**Try it:**
Below are the entries. Transcribe exactly the lines from the one with "86, 237, 151]" through the one with "<86,125,143,195> (left, top, right, bottom; pixels)", ends included, and leave out all others.
━━━━━ Provided records ━━━━━
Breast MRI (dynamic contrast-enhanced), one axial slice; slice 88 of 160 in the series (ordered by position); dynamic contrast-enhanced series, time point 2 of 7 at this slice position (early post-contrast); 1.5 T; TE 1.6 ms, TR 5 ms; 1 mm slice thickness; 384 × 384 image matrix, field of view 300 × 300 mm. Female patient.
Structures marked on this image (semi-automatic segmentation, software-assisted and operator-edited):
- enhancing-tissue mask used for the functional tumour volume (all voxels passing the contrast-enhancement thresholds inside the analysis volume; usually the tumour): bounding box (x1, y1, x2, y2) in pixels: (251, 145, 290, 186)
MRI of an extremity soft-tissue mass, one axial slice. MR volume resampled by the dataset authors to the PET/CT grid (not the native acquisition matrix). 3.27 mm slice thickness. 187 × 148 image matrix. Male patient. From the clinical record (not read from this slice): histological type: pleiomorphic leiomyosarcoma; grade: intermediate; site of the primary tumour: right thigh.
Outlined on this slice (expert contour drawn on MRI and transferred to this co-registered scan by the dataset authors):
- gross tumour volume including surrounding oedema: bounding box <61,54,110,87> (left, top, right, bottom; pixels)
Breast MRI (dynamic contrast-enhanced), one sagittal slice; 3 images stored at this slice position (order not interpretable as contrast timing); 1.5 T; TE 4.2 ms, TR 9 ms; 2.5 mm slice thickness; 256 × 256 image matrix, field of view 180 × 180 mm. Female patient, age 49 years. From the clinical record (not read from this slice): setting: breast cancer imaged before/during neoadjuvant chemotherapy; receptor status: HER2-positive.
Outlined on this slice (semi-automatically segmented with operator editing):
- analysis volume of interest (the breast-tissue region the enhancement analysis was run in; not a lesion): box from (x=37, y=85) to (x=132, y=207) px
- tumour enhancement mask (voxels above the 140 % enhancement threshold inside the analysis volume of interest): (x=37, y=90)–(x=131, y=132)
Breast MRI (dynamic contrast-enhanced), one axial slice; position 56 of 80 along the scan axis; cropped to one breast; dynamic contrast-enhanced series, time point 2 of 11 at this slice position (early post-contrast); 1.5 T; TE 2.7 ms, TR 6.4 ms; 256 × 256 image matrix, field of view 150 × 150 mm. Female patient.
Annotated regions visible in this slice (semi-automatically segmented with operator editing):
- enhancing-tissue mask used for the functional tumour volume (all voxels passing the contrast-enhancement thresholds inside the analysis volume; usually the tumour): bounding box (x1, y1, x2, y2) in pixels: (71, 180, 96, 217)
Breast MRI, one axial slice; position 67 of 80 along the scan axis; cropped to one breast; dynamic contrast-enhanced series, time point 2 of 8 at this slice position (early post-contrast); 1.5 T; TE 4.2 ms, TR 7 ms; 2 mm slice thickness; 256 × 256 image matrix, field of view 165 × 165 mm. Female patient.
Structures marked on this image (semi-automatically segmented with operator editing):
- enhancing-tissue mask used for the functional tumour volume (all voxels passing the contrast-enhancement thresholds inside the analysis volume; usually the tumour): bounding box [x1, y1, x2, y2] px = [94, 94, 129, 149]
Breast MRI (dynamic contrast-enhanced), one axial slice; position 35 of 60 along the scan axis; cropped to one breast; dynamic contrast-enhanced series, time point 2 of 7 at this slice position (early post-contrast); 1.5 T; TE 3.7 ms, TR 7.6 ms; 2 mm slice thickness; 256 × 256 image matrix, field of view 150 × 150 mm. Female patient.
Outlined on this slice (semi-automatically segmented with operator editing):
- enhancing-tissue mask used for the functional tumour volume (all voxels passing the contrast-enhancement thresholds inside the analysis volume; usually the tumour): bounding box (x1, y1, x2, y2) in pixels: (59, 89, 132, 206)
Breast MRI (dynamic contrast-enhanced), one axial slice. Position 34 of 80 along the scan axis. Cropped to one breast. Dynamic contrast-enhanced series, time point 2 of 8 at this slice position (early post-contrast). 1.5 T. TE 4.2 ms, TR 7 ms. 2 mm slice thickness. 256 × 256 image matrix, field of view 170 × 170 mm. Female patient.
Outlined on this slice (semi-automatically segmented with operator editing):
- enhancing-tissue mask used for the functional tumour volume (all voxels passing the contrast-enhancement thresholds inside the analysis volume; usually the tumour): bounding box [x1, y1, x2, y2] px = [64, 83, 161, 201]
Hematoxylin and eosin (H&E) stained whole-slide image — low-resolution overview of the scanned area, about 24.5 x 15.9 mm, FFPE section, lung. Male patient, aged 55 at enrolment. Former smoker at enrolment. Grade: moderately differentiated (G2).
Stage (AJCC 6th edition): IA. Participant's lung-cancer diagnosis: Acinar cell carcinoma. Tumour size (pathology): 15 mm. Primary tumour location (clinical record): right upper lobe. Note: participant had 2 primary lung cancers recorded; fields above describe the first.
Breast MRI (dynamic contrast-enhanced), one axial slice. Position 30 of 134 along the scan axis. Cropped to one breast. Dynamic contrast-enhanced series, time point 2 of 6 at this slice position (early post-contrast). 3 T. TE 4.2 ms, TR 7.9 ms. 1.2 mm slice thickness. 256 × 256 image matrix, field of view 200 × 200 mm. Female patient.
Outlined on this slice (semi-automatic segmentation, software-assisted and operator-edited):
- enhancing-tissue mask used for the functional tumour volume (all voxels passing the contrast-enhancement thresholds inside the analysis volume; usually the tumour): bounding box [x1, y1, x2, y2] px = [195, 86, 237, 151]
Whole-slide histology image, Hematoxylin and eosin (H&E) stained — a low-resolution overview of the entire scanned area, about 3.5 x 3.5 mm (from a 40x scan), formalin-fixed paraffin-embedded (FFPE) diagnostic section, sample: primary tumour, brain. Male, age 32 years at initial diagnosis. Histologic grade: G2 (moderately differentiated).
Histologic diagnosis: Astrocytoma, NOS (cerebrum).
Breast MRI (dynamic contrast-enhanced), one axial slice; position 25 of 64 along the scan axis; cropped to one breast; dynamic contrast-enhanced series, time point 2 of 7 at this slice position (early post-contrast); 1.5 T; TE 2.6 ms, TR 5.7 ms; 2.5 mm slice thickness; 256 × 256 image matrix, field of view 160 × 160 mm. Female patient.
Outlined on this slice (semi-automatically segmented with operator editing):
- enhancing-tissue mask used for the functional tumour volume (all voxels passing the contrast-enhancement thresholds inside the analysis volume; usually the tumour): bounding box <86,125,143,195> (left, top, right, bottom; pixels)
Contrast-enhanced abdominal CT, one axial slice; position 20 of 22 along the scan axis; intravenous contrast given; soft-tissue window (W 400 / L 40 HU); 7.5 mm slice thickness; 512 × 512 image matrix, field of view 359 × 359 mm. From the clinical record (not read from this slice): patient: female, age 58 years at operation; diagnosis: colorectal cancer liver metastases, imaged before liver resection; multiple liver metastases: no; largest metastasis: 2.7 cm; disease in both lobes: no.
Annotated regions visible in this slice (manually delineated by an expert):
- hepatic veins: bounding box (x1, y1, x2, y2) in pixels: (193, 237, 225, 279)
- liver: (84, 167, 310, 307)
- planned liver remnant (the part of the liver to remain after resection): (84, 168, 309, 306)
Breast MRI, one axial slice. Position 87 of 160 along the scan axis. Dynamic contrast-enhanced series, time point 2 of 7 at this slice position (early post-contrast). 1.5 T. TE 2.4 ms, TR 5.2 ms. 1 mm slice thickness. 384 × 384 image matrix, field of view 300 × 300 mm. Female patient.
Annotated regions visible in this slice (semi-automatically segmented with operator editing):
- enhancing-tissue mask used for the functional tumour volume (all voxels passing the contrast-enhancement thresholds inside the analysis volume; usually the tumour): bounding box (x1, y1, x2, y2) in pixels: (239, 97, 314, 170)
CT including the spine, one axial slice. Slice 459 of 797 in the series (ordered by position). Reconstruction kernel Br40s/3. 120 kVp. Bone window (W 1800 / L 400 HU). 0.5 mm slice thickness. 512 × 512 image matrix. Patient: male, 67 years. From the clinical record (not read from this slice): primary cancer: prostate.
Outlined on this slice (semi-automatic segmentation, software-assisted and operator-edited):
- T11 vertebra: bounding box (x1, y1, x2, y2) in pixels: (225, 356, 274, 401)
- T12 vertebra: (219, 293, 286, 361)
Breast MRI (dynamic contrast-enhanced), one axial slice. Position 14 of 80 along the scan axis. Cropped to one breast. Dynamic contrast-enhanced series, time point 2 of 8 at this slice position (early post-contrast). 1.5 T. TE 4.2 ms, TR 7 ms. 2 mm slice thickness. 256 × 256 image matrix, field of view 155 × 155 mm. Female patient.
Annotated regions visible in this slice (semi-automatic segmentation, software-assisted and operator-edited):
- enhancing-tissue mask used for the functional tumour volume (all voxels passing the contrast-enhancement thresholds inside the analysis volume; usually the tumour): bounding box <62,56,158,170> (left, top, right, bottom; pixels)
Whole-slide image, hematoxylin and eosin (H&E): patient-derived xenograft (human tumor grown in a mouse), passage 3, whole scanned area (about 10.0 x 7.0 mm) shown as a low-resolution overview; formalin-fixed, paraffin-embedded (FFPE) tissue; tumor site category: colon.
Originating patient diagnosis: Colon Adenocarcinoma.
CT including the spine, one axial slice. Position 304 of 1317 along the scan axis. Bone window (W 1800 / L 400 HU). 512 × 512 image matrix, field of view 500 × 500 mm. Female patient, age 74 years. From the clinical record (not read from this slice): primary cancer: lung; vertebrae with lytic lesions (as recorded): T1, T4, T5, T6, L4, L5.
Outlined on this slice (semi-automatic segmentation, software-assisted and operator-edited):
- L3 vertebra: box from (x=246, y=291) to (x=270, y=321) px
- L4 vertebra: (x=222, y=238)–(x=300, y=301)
━━━━━
**Finished task:**
- enhancing-tissue mask used for the functional tumour volume (all voxels passing the contrast-enhancement thresholds inside the analysis volume; usually the tumour): bounding box [x1, y1, x2, y2] px = [195, 86, 237, 151]
Whole-slide histology image, Hematoxylin and eosin (H&E) stained — a low-resolution overview of the entire scanned area, about 3.5 x 3.5 mm (from a 40x scan), formalin-fixed paraffin-embedded (FFPE) diagnostic section, sample: primary tumour, brain. Male, age 32 years at initial diagnosis. Histologic grade: G2 (moderately differentiated).
Histologic diagnosis: Astrocytoma, NOS (cerebrum).
Breast MRI (dynamic contrast-enhanced), one axial slice; position 25 of 64 along the scan axis; cropped to one breast; dynamic contrast-enhanced series, time point 2 of 7 at this slice position (early post-contrast); 1.5 T; TE 2.6 ms, TR 5.7 ms; 2.5 mm slice thickness; 256 × 256 image matrix, field of view 160 × 160 mm. Female patient.
Outlined on this slice (semi-automatically segmented with operator editing):
- enhancing-tissue mask used for the functional tumour volume (all voxels passing the contrast-enhancement thresholds inside the analysis volume; usually the tumour): bounding box <86,125,143,195> (left, top, right, bottom; pixels)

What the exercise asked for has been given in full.